Idioms, Gates, and Design Patterns#
When one has spent enough time working with Nock, patterns emerge. While it’s unrealistic to simply sit and read a Nock program at a glance, it is very possible to recognize macroscopic structures that recur.
Gates#
Opcode 9 is built to recall a stored procedure, modify it in a characteristic way, and then invoke it. This pattern, called a “gate”, occurs frequently in Nock programs as the most convenient way to implement a function or a subroutine.
Because the gate is intended to be reused, it is stored with an opcode 1 so it can be retrieved and manipulated as a constant noun prior to execution.
For instance, this Nock program makes a gate that returns its argument incremented by 1:
[8 [1 0] [1 4 0 6] 0 1]
One way to invoke it with an opcode 9 looks like this:
[7
[8 [1 0] [1 4 0 6] 0 1]
[8 [0 1]
[9 2
10 [6 7 [0 3] 1 5] 0 2]]
]
The meat of the pattern lies in the opcode 9 expression, which we may gloss as follows:
Retrieve the gate
We can expand it using the rules for opcodes 7, 8, and 9 (using 0
as an unused placeholder subject):
*[a 7 b c] *[*[a b] c]
*[a 8 b c] *[[*[a b] a] c]
*[a 9 b c] *[*[a c] 2 [0 1] 0 b]
*[0 7 [8 [1 0] [1 4 0 6] 0 1] [8 [0 1] [9 2 10 [6 7 [0 3] 1 5] 0 2]]] ==
*[*[0 [8 [1 0] [1 4 0 6] 0 1]] [8 [0 1] [9 2 10 [6 7 [0 3] 1 5] 0 2]]] ==
TODO
*[8 [0 1] 9 2 10 [6 7 [0 3] 1 5] 0 2] ==
*[*[a 10 [6 7 [0 3] 1 5] 0 2] 2 [0 1] 0 2]
Cores#
A gate is a specific instance of a more general pattern called a “core”. The purpose of a core is to collect a battery of code (even one gate) intended for reuse. Compare this code, which features two opcode 8 pins, to the prior increment gate:
[8 [1 8 [1 0]
[1 4 0 6] 0 1]
[8 [9 2 0 1] 9 2 10 [6 7 [0 3] 1 5] 0 2]]

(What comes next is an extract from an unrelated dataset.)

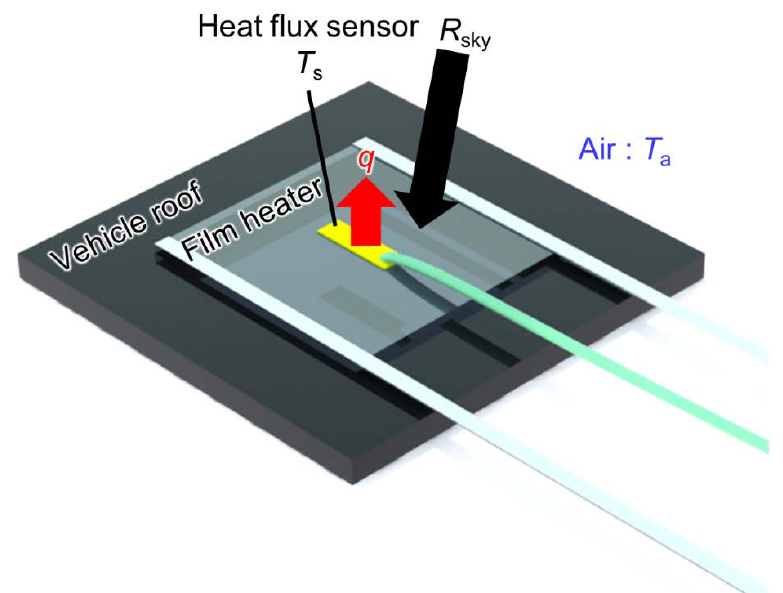
Figure 4. Measurement system at each heat flux sensor position. Heat flux sensor temperature T s ; net heat flux q ; infrared (IR) thermal radiation flux from the sky R sky ; air temperature T a .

Its standard invocation uses opcode 9 twice: once to retrieve the core, and once to invoke the target gate.
We can in fact distinguish two ways of storing data in a core: as code, using opcode 8 pins, and as data, using opcode 1 pins. This one, for instance, stores the number 42 as raw data inside the core:
[8 [1 [1 42] 8 [1 0] [1 4 0 6] 0 1] 8 [9 5 0 1] 9 2 10 [6 7 [0 3] 1 5] 0 2]
A core is a noun of the form [battery payload]
, where the battery is a noun that can be used to compute new cores, and the payload is an arbitrary noun. (It is worth reiterating at this point that Nock has no preference for this structure; it is simply a convention that Nock programmers use to organize their code.)